En même temps, pas plus envie que ça de partir pour un quatrième round. A ce jeu là, ils seront toujours plus forts que nous, c'est un 3 contre 3, mais ils sont pros, leurs attaques sont coordonnées, nous on est amateurs, et dans 48 heures on repart. Donc l'option "on vous fait un procès", on l'a pas vraiment.

J'en reviens à mes 125 $ : le chiffre ne correspond à aucun mileage, juste à une somme raisonnable. Ca veut dire que l'état des pneus, entre autres, joue en notre faveur, et compense assez largement le fait qu'on a pas respecté les termes du contrat.

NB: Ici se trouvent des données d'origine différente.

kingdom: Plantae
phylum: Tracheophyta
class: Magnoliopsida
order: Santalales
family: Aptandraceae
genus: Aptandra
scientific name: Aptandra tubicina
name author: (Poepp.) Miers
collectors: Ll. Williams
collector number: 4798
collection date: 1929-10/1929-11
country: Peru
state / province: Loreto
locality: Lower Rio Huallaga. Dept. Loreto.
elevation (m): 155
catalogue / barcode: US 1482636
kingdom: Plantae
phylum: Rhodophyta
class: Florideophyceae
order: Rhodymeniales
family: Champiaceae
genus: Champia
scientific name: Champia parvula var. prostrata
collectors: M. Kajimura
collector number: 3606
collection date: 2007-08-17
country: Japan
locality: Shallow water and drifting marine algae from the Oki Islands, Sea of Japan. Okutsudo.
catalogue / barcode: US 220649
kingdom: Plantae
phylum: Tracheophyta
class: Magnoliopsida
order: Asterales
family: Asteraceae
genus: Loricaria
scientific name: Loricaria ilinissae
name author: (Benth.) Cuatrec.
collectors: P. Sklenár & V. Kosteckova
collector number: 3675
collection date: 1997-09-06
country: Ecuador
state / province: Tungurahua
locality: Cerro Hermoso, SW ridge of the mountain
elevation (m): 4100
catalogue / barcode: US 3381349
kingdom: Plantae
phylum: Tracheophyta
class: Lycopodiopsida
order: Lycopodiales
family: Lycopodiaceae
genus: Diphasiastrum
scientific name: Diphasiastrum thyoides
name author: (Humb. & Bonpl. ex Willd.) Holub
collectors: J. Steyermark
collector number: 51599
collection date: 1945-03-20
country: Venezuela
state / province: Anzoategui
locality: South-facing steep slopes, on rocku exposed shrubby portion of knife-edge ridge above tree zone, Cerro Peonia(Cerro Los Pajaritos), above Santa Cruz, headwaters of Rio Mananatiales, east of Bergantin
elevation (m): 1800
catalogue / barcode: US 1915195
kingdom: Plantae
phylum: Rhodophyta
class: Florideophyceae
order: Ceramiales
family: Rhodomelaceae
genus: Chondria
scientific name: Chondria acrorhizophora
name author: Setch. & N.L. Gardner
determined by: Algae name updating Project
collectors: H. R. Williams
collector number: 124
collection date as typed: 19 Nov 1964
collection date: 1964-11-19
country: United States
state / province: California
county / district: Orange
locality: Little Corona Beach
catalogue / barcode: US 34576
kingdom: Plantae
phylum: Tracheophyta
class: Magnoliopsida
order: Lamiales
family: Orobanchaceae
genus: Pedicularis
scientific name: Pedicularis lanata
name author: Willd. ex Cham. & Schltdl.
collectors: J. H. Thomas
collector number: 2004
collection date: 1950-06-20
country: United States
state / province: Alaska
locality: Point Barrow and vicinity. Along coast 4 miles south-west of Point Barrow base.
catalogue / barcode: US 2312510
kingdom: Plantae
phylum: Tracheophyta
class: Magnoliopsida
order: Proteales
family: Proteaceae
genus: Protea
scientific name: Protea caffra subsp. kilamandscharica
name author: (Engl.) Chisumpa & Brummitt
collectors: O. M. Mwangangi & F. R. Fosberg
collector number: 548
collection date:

On reprend l'ascendant. On va s'en sortir vivant, et pas ruinés.

Game Over


Il me fait ses petits calculs, je reprend calmement la parole. Alors, 400$ pour la pompe, mais si on compte l'interruption du séjour, les nuits d'hôtel supplémentaires, "maybe we can forget it ?"

Sourires, tout le monde est content, dans ma grande tradition du "je me fais avoir et je dis merci" c'est moi qui offre un thank you, et on repart, enfin, direction le mall pour acheter de quoi se saouler un peu.

Bon, ça nous a coûté cher, ça nous a fait rater le grand Canyon, ça fait de bons récits de vacances pour les années à venir, et finalement on s'en sort pas si mal. Et, pire, on ne leur en veut même pas ; comme avec un magicien ou une voyante, finalement, on a été, tout du long, un peu complices de ces arnaqueurs.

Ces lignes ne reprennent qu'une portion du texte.